* DOCUMENT PASSAGE *
- - - - - - -

The weather the past two days has been damp and grey. As I stare out the window towards a wet sky I feel like I should be a depressed European writer, taking slow drags on a cigarette while staring into the middle distance and trying to work out how my great novel will explain the meaning of existence. That’s probably because it’s colder then I’m used to and I don’t know how to react to that beyond ‘wearing a jacket’ so I’m projecting. It’s just one of the things reminding me that I’m not in Oz anymore (see what I did there). Almost every taxi I’ve seen in Vancouver is a Prius, as opposed to a Commodore or Falcon. The complete absence of any Holdens or the Fords I know best is also weird, and I’ve never seen so many Chryslers in my life (they were briefly popular in Sydney because the sedans looked like a Bentley if you squinted). The number of ‘medicinal marijuana dispensaries’ surprised me (I’ve recently learnt what “420 friendly” means), as well as the frequent wiffs of recently smoked pot (it’s neither legal nor open in Australia). The toilets are filled with too much water (seriously, it’s so fucking wasteful), the beers are unfamiliar (but still pretty tasty), the young and full-of-themselves walk with a hip-rolling swagger instead of the chest-thrusting strut of back home (like a bird displaying its plumage). While walking I saw bunch of used needles discarded on the street. I haven’t seen that many discarded needles in Sydney for years. Not because there aren’t any, just because you don’t see them. Again that probably sounds pretty minor, but it’s the minor things that reinforce change the most.

I’ve finally had enough. I turn into a side street with a couple of dumpsters only to discover an occupied car idling with its lights off. I decide to keep walking, a decision that is immediately proved correct when a bloke steps into the alley with two full garbage bags, heading for those dumpsters I’d been so keen on marking. Back onto the main street, full to burst. I walk another two blocks before I find another dark, empty street with another dumpster. I’m there for a good, long, undisturbed while, and finish walking back to my hotel much happier and much more comfortable at a much more normal pace.

- - - - - - -

* EXPLORE THE MATERIAL *
1. According to the Vancouver piece, what car is almost every taxi in Vancouver?
2. Duplicate the Vancouver piece from "I’ve finally had" up to and including "more normal pace.".
You won't need the lines that come next.

* Excerpts from a dataset *
- - - - - - -

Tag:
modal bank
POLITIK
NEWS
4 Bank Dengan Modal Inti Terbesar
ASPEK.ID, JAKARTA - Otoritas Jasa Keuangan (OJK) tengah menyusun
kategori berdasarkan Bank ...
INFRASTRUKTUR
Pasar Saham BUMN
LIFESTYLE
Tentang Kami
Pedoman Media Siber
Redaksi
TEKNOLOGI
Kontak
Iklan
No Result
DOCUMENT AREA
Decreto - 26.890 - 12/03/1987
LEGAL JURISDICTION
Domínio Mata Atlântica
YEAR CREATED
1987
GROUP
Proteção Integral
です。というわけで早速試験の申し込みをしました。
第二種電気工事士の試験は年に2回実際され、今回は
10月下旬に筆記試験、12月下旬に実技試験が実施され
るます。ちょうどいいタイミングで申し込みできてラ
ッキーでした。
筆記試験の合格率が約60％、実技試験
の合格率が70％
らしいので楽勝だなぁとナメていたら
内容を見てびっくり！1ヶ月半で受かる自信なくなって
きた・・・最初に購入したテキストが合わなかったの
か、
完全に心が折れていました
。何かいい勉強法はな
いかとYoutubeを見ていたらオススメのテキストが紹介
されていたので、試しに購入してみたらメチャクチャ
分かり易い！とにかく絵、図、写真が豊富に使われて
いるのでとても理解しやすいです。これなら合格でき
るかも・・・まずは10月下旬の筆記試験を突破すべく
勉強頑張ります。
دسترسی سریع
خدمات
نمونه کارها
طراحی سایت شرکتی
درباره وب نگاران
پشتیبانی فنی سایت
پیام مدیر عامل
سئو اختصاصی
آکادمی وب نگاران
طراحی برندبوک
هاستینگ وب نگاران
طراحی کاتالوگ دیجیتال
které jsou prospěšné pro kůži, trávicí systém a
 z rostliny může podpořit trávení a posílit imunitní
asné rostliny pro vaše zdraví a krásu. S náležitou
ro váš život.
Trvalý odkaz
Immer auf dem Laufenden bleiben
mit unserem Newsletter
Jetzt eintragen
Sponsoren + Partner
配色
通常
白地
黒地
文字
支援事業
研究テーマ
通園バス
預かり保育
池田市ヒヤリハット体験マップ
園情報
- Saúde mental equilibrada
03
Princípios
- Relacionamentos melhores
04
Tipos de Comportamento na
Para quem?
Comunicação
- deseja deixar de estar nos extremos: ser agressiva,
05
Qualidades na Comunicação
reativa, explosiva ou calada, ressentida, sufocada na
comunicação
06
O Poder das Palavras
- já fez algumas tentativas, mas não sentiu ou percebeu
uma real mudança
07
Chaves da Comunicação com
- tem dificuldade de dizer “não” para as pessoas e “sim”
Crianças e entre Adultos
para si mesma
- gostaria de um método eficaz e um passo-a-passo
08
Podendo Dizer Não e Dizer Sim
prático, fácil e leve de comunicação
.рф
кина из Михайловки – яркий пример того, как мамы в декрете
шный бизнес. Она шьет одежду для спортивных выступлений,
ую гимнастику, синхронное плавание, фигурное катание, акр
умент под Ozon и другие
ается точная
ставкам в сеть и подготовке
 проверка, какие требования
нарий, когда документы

- - - - - - -

* WRITTEN ANSWERS *
1. A Prius.

2.
I’ve finally had enough. I turn into a side street with a couple of dumpsters only to discover an occupied car idling with its lights off. I decide to keep walking, a decision that is immediately proved correct when a bloke steps into the alley with two full garbage bags, heading for those dumpsters I’d been so keen on marking. Back onto the main street, full to burst. I walk another two blocks before I find another dark, empty street with another dumpster. I’m there for a good, long, undisturbed while, and finish walking back to my hotel much happier and much more comfortable at a much more normal pace.